As the days get shorter, this copper engraving of a derelict farm evokes the dark drizzly season. It was made by Norma Morgan who had picked up this form of intaglio printmaking only two years before at the New York branch of Stanley William Hayter’s Atelier 17. She is one of only two African American women (along with Evangeline St. Claire) who were documented participants of the famed printing workshop where the ethos was about the limitless creative possibilities of print rather than just its reproductive power.
Born in New Haven, Connecticut, in 1928, Morgan showed artistic promise at an early age. In 1951, she received a fellowship grant for young artists of colour from the John Hay Whitney Foundation.

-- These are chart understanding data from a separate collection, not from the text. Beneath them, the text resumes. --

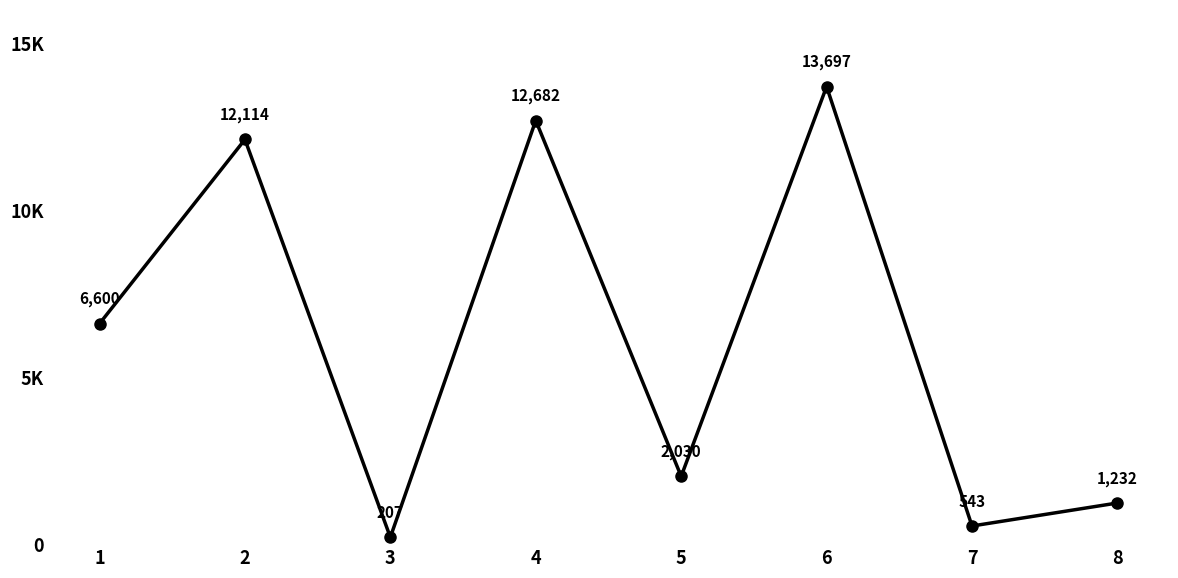

Is this an area chart (filled region under the line)?

No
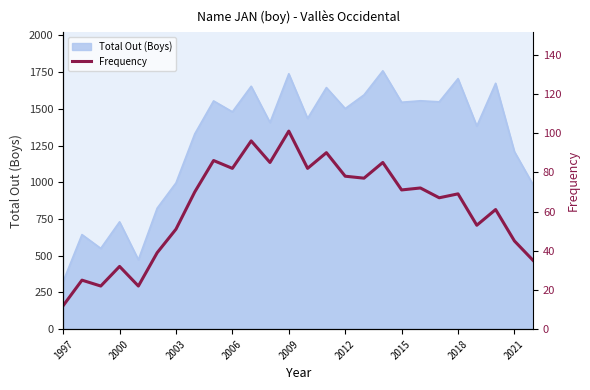

What is the lowest value of the Total Out (Boys) series?

325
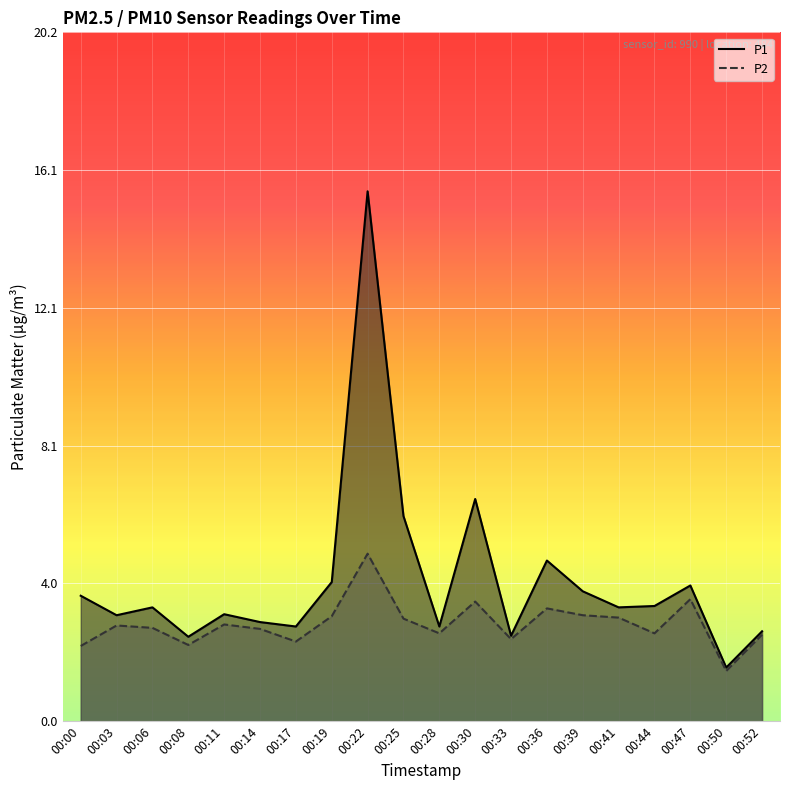

Between 00:36 and 00:50, which series saw the biggest shift?

P1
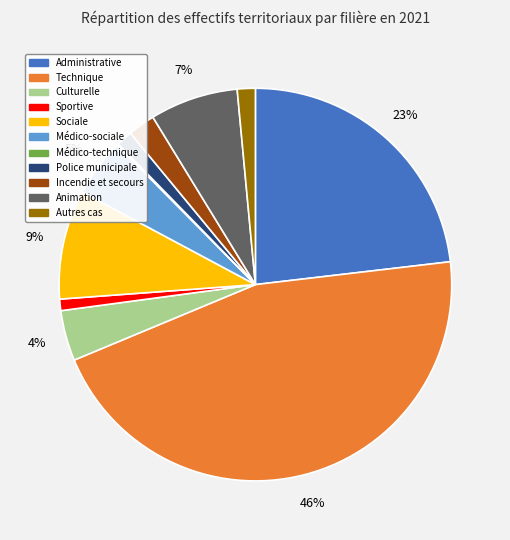

Which category has the biggest portion of the pie?

Technique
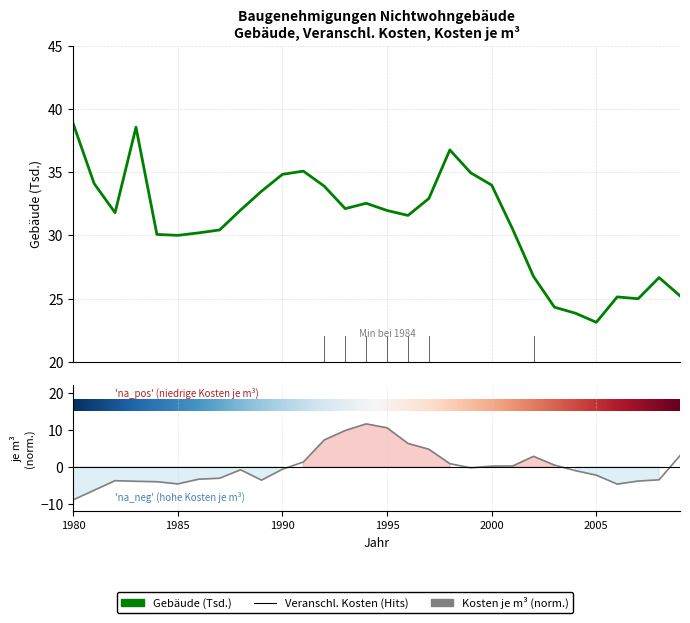

Which series has the largest total across all categories?

Gebäude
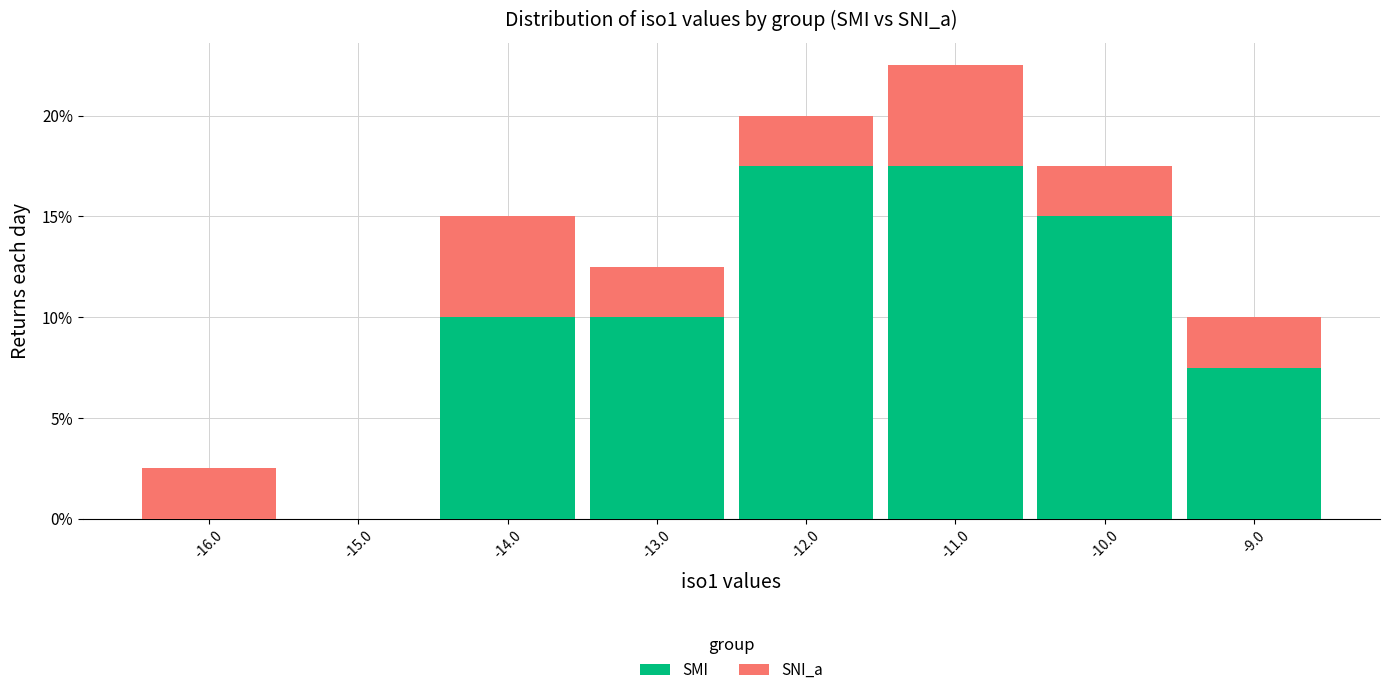

Reading left to right, transcribe this chart: for each stacked bar, give the range it covers on the x-axis and its total height. The values are not printed on the chart, so give them approximately, as read against the axis.

-16.5 to -15.5: 2.5
-15.5 to -14.5: 0
-14.5 to -13.5: 15.0
-13.5 to -12.5: 12.5
-12.5 to -11.5: 20.0
-11.5 to -10.5: 22.5
-10.5 to -9.5: 17.5
-9.5 to -8.5: 10.0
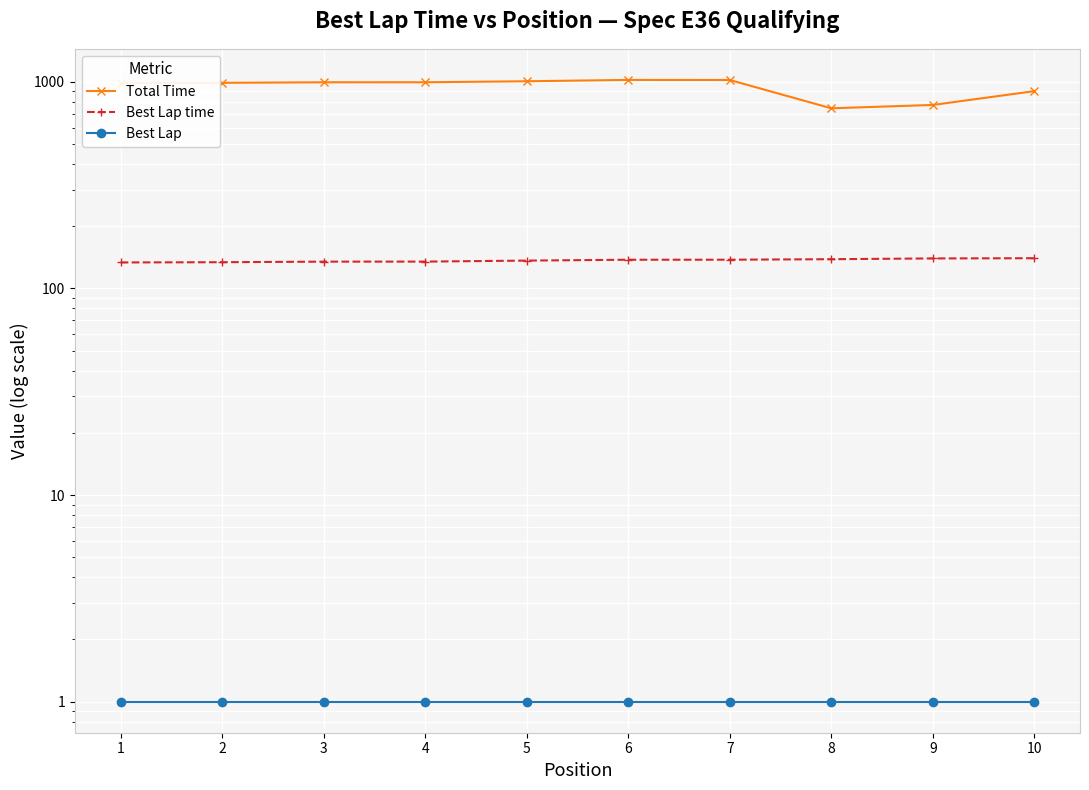

Between 4 and 6, which series saw the biggest shift?

Total Time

She said: “I immediately made my plans for visiting the setting of the novels by Hardy and Brontë… I went by freighter, and I went alone.” Arriving in Devon in October 1951, she would spend the next 18 months in Britain, drawn to craggy moorland and granite quarries. First staying with a farming family on the edge of Dartmoor, she visited Stanbury, Yorkshire, where this print was made, as well as the artist hangouts of Soho. She spent Christmas at Jamaica Inn in Cornwall, its smugglers history memorialised by Daphne du Maurier. According to the 1971 book ‘Seventeen Black Artists’ by Elton C. Fax, Morgan recalled that the parties in the pub were wild!
Returning to New York in 1953, her engravings of the rugged British landscape were very well received. She became affiliated with the highly influential Robert Blackburn Printmaking Workshop, a diverse print hub still going strong in Manhattan today. Morgan felt the pull of rural life however, spending further travel grants on extended trips to her old haunts in England and the Scottish Highlands, eventually moving to the Catskill Mountains in upstate New York where she carried on making prints until the age of 89.